Anfangs wohnte ich ja mit besagtem Italiener und einer Ungarin zusammen. Nach und nach bekam ich spitz, dass die beiden wohl bevor sie zusammen gezogen sind ein kleines Techtelmechtel hatten. Fuer die Ungarin war das Kapitel schon lange abgeschlossen, fuer den Italiener anscheinend nicht. Er hatte sich unsterblich in sie verliebt und sie gleich deswegen Ende Oktober aus der Wohnung geschmissen. Ende Januar wurde mir dann mitgeteilt, dass ich doch bitte auch ausziehen solle, da ich noch immer mit ihr befreundet sei und er immer an sie erinnert werde, wenn er mich saehe... Aeh bitte was? Naja, so suchte ich mir eine neue Wohnung und bin Endeffekt sehr froh, dass ich jetzt hoffentlich mit "normalen Leuten" zusammenwohne. Die Wohnung liegt auf jeden Fall sehr zentral und enspricht sogar deutschem Standard - eine wahre Raritaet in Spanien!
Neben kleinen Macken, die wohl jeder hat, hat der Italiener aber auch ein paar groessere. Wie z.B. das allabendliche Pasta kochen (natuerlich nur Barilla, alles andere wird verschmaeht), zu der dann wahlweise Pesto, eine Dose Thunfisch oder eine Packung Lachs gegessen wurde. Obwohl ich hier in Spanien nicht ein einziges Mal Pesto gegessen habe, habe ich seit dieser Zeit eine unglaubliche Aversion gegen eben solches. Baeh!!!

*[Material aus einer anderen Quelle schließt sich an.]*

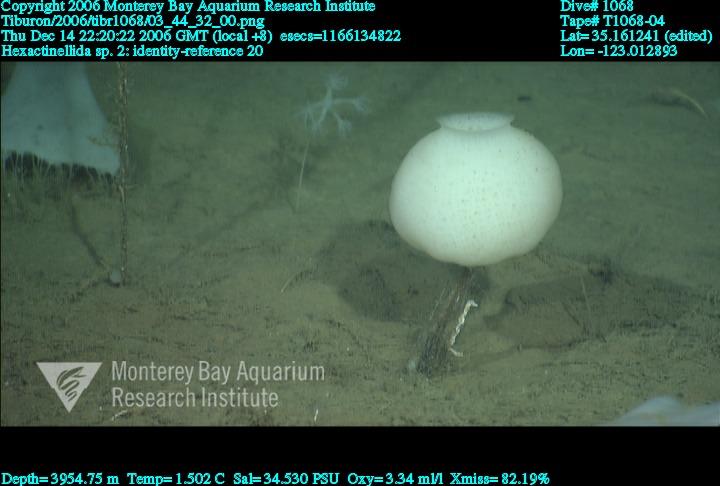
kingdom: Animalia
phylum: Porifera
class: Hexactinellida
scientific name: Hexactinellida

Ausserdem bestand bei ihm immer der Zwang abends auszugehen. Es hiess immer: "Ich muss noch ausgehen heute." Nicht etwa ich will, sondern ich muss. Waehrend der Woche ist er immer um Punkt zwoelf zurueckgekehrt, weil er am naechsten arbeiten musste, um am Wochenende um Punkt vier, um dann um Punkt zwoelf wieder aufzustehen. Sprechen wir einmal von einem geregelten Leben... Und wenn ich mal einen Abend zu Hause war, wurde mir gleich unterstellt, ich sie langweilig und asozial. Ahja, danke fuers Gespraech!
Den Knaller hat er dann an dem Wochenende gebracht, als unsere Ungarin ausgezogen ist. Nichts ahnend sass ich samstag nachmittag im Wohnzimmer, als die Wohungstuer geoeffnet wurde und mir mein Italiener den grob geschaetzten 100 m langen Flur entgegenbruellte, ob was in Ordnung waere, wenn er ein paar Freunde mitbraechte. Klar, kein Problem. Kommt rein! Sofort wurde unsere Wohnung von acht Maennern gestuermt, die offensichtlich einen Junggesellenabschied feierten und mich alle mit grossen Augen musterten. Es seien Freunde von ihm aus Granada wurde mir aufgeregt mitgeteilt und kurzerhand wurde die ganze Bagage mit Pasta und Pesto (was sonst...) versorgt. Etwas irritiert von diesem Ereignis, weil man ja nun eigentlich vorher weiss, dass man von Freunden Besuch bekommt, verkruemelte ich mich erstmal in mein Zimmer und wartete ab. Spaeter, als ich zu einer Freundin wollte, wurde ich dann gefragt, ob ich auf eine Erasmus-Party ginge und ob nicht alle mitkommen koennte. Wieder etwas irritiert vor allem ob der Tatsache, dass seinen Freunden die ganze Situation wohl etwas unbehaglich war, nahm ich den Haufen kurzerhand mit. Auf der Party wurde es dann immer absurder, weil der Italiener mit seinen Freunden gar nicht richtig sprach und auch der Junggesellenabschied sich nicht recht wohl in seiner Haut fuehlte. Sie brachen deswegen auch frueher auf als wir und als wir spaeter in einer Bar wieder auf sie trafen, erzaehlte mir einer aus der Gruppe, dass sie meinen Mitbewohner am selben Nachmittag auf der Strasse kenngelernt haetten. Aeh bitte was? Nochmal!!! In dem Moment habe ich mir nur gedacht, der hat doch echt einen Drehkreisel im Gehirn. Und der fand das alles total normal!
Naja, hoffen wir, dass jetzt alles besser wird!